Transaction process – underwriting:
• 67% of all respondents felt technology will be increasingly important in underwriting, particularly as real estate valuations are a key issue and more problematic in the current conditions.
• 73% of all C-suite respondents thought that scenario planning tools would increase in importance.
• 70% of all C-Suite respondents thought that digital twin technology would increase - such a very important tool in the armoury and expect to see more and more of this coming through the residential development market too.
Transaction process – due diligence:
• Only 14% of all respondents thought in-person site visits would increase in importance, with a majority of respondents believing their importance would stay the same.
• 84% of all respondents thought that virtual reality/video fly-throughs would increase in importance.

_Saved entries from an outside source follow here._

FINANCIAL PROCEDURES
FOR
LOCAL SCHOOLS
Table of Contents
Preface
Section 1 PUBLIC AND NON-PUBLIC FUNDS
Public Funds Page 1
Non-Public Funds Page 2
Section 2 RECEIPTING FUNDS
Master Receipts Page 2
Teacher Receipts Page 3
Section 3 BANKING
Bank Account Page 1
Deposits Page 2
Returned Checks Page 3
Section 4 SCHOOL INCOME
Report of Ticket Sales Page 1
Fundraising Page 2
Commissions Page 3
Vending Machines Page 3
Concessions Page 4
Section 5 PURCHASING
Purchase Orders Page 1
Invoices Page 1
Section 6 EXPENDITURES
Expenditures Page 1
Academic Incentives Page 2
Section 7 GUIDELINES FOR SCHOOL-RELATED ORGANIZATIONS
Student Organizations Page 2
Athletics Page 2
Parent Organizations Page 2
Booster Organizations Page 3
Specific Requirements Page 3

• 91% of all C-suite respondents thought that drone-based inspections would increase in importance.
• 78% of C-Suite Respondents thought that the application of artificial intelligence and machine learning for extracting information from building documents would increase in importance.
Transaction process – execution
• 65% of all C-Suite respondents thought that the exchange of paper contracts between lawyers would decrease.
• 76% % of all C-Suite respondents thought that automated legal document assembly tools would increase in importance.
• Just over three quarters (76%) of all C-Suite respondents thought that smart contracts would increase in importance.
Despite my frustrations at the start, there are some really interesting conclusions drawn from this report. I think the audience surveyed are showing some real maturity in learning, but perhaps not the doing.
This report was done at the height of the Covid challenges and it does show that the decision makers are coming around to the idea of having technology fuelled companies that underpin the operations.
This really pleases me obviously and combined with the draft recommendations I am currently seeing from the British Property Federation (I am part of the Technology Steering Committee), there is real progress in terms of advising on how to approach innovation. These will be out shortly so keep an eye out for them.
But. But. But. If people just sit around waiting for others to innovate and try and learn lessons from others, nothing is ever going to get done and we won’t move forward.
For once, don’t say after you. Just stride on through and lead please.